Assim opina também Julio Barrios, dono da Martina Shoes, do Paraguai, que elogia o acabamento do calçado brasileiro. O importador só não vai aumentar as suas compras em relação ao último ano porque a situação econômica do seu país não é boa. “Dependemos muito do Brasil e da Argentina”, justifica, sobre a economia.

O importador Shah afirma que a empresa para a qual trabalha também pretende aumentar as compras do calçado brasileiro neste ano. Nesta segunda-feira ele começava a circular pela feira e pretendia fazer negócio com as empresas Beira Rio, Suzana Santos e Itapuã, entre outras. A companhia importa entre 200 mil e 300 mil pares de calçado do Brasil ao ano.

O Landmark Group atua em várias áreas e entre as suas marcas estão a Shoe Mart e a shoexpress, lojas de calçados que se posicionam em diferentes segmentos, e a Max, de lojas de departamento que também comercializam calçados.

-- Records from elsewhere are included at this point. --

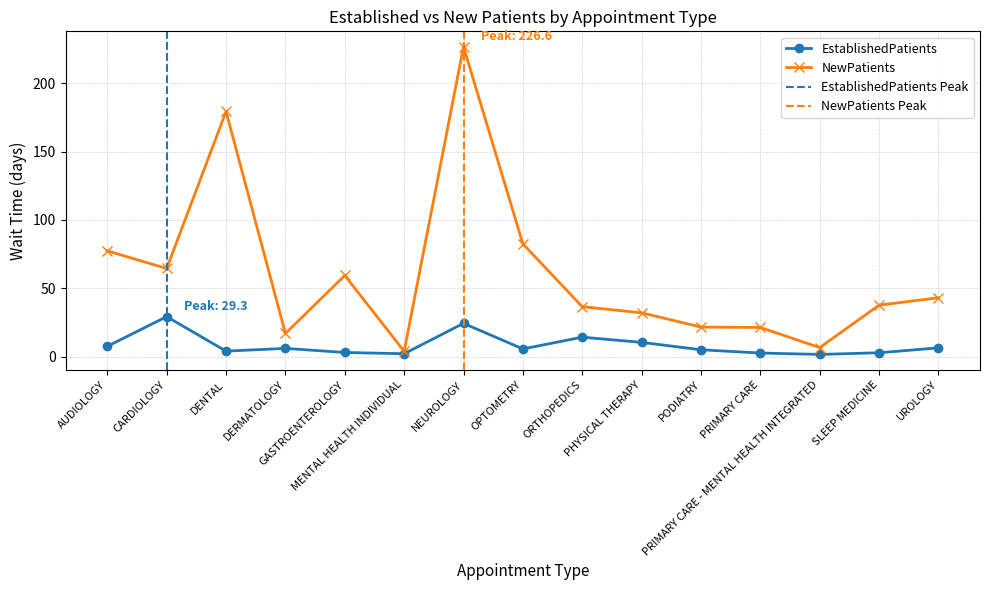

Reading left to right, list all the values displayed in this chart.

EstablishedPatients: 7.6	29.3	4.1	6.1	3.1	2.2	24.4	5.7	14.3	10.5	5.1	2.7	1.7	2.9	6.5
NewPatients: 77.4	64.5	179.3	17.0	59.4	4.0	226.6	82.5	36.6	32.1	21.7	21.4	6.7	37.7	43.1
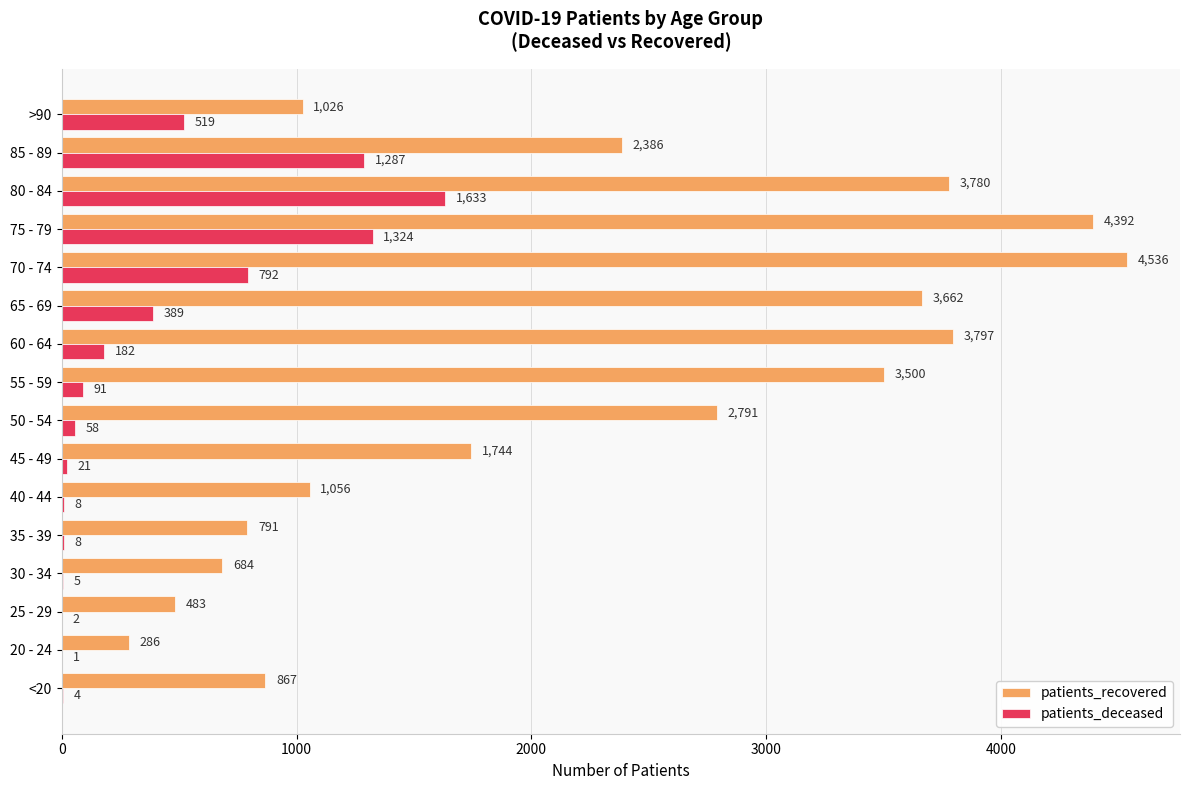

Read the patients_deceased value at 55 - 59, to the nearest 100.

100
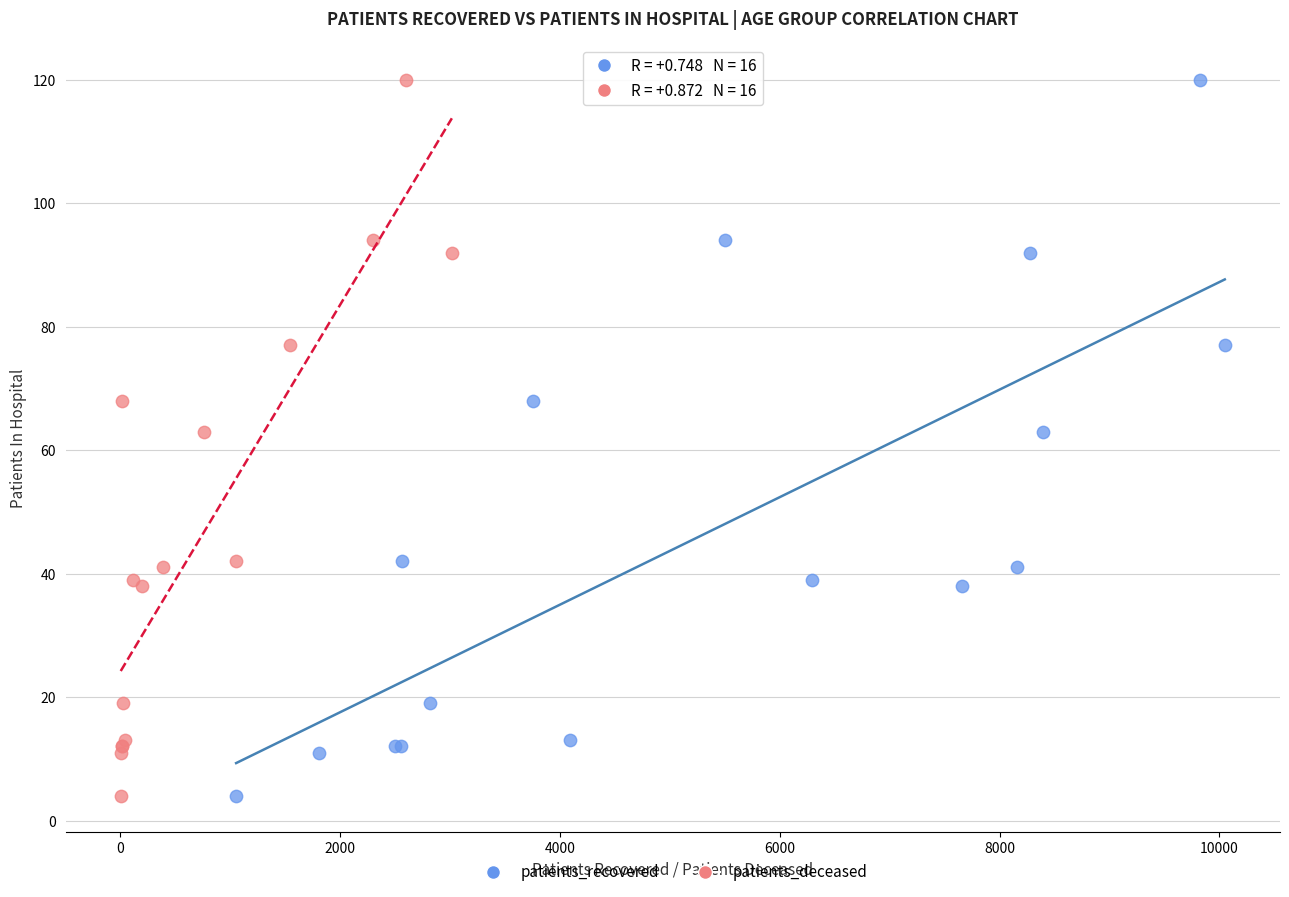

What are all the series names shown in the legend?

patients_recovered, patients_deceased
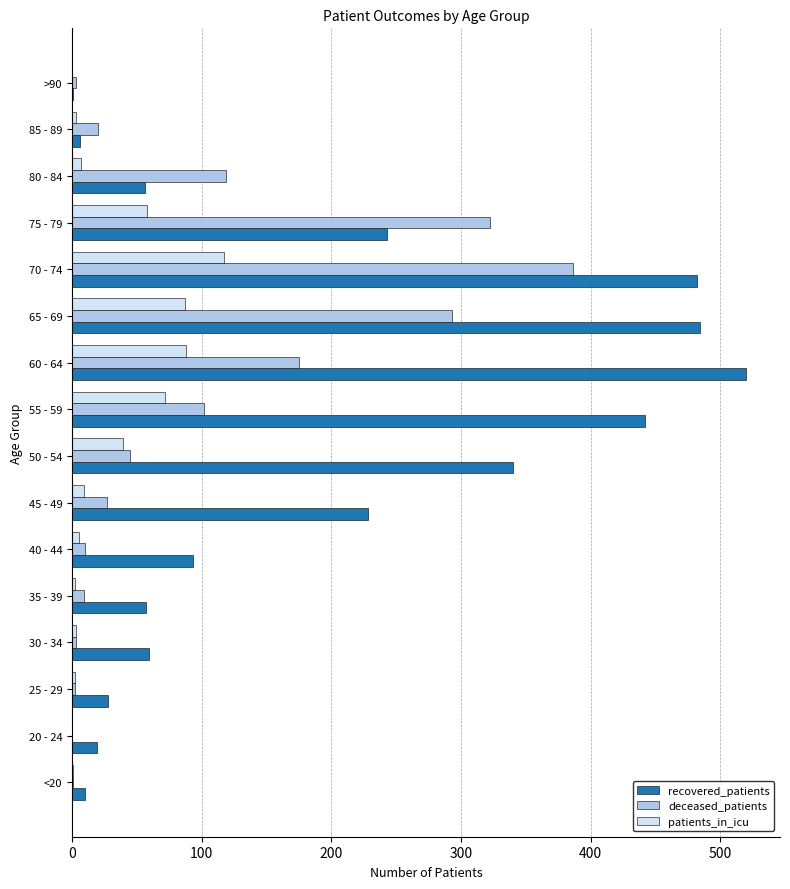

True or false: deceased_patients has a value of 160 at 80 - 84.

False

O preço médio do calçado exportado pelo Brasil entre janeiro e maio deste ano foi de US$ 7,56. O valor foi 6,3% menor do que o do mesmo período do ano passado. O dólar, que está valorizado em relação à moeda brasileira, vem favorecendo as exportações, mas elas ainda não conseguiram decolar. Nos cinco primeiros meses deste ano, elas caíram 4,7% em receita, com US$ 367,4 milhões, mas subiram em 1,7% em volume, para 48,6 milhões de pares.

Abdala Jamil Abdala, presidente da Francal, ressalta o crescimento de 1,7% no volume registrado no começo deste ano, o que chama de uma tênue recuperação. Ele acredita que é uma questão de tempo a volta da exportação em patamares anteriores, o necessário para recuperação dos clientes internacionais.

A indústria brasileira já chegou a exportar mais de 200 milhões de pares de calçados ao ano. Em 2015, o volume foi 124 milhões de pares e a receita com o mercado externo de US$ 960 milhões. O presidente da Francal Feiras afirma que a indústria brasileira de calçados tem o DNA da exportação e que a receita do ano passado foi conseguida graças à qualidade, o design e o conforto dos produtos fabricados.

O presidente da Associação Brasileira das Indústrias de Calçados (Abicalçados), Heitor Klein, acredita também que há boas perspectivas no médio e longo prazo para a exportação do setor. “Este ano já percebemos uma leve recuperação”, afirma, sobre os números registrados até maio.

Segundo Klein, entre os fatores que não permitiram que as exportações subissem mais, apesar do real desvalorizado, está a instabilidade do câmbio, que não dá segurança aos operadores de comércio exterior para fixarem seus preços. Mas o presidente da Abicalçados está otimista quanto ao início da Primavera/Verão no Hemisfério Norte e acha que a estação pode ajudar a acelerar o processo de recuperação das exportações brasileiras.

A Francal está atuando também para ajudar o setor a alavancar as exportações. Nesta edição, a organização investiu forte no convite aos estrangeiros, bancando a hospedagem de convidados. De acordo com Abdala, os expositores relataram que estavam fazendo negócios com os importadores nestes primeiros dias de feira. O convite aos árabes para a Francal foi feito com a colaboração da Câmara de Comércio Árabe Brasileira.